§ TASK INSTRUCTIONS: Repeat the passage about Lorenz's work with Saltzman word for word, between "I was lucky" and "seven (Lorenz 1993).", inclusive.

§ READING PASSAGE:
● ● ● ●

Lorenz called Saltzman from MIT and reviewed these results: steady state never reached for the three surviving amplitudes and small perturbations to the initial conditions led to large differences in the amplitudes. Saltzman was surprised and stated: “I think it [the result] is a quirk, nothing important” (E. N. Lorenz 2002, personal communication). That was a reasonable reaction from Saltzman since he had concentrated on “lower” Rayleigh parameters λ in his numerical experiments where all 7 amplitude components approached steady state in finite time as shown in Saltzman (1962, section 7, Fig. 3).
I was lucky in more ways than one. An essential constant in the model is the Prandtl number—the ratio of the viscosity of the fluid to the thermal conductivity. Barry had chosen the value 10.0 as having the order of magnitude as the Prandtl number of water. As a meteorologist, he might well have chosen to model convection in air instead of water, in which case he would probably have used the value 1.0. With this value, the solutions of the three equations would have been periodic, and I probably would never have seen any reason for extracting them from the original seven (Lorenz 1993).

● ● ● ●

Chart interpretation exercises
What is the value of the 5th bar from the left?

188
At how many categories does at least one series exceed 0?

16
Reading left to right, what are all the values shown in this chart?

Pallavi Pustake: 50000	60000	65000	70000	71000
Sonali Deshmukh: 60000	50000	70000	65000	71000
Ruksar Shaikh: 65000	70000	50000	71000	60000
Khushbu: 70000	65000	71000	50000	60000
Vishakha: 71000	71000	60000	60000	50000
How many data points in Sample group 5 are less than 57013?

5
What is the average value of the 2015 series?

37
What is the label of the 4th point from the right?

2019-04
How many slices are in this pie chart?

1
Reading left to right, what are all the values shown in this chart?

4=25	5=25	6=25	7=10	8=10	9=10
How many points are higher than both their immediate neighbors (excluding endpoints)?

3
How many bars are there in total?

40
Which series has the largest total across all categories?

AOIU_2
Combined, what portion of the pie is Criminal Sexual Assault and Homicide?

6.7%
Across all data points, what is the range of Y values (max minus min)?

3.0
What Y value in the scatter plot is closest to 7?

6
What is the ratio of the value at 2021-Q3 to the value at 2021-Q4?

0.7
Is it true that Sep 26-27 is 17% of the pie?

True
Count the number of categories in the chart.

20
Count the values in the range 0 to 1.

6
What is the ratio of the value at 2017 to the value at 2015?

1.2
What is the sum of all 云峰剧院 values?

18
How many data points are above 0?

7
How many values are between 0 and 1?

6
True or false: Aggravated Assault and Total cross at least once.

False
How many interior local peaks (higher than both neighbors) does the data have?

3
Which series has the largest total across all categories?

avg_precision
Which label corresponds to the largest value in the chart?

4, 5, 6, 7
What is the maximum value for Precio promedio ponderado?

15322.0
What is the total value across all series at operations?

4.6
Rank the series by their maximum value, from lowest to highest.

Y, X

● ● ● ●

§ RESPONSE BOX:
I was lucky in more ways than one. An essential constant in the model is the Prandtl number—the ratio of the viscosity of the fluid to the thermal conductivity. Barry had chosen the value 10.0 as having the order of magnitude as the Prandtl number of water. As a meteorologist, he might well have chosen to model convection in air instead of water, in which case he would probably have used the value 1.0. With this value, the solutions of the three equations would have been periodic, and I probably would never have seen any reason for extracting them from the original seven (Lorenz 1993).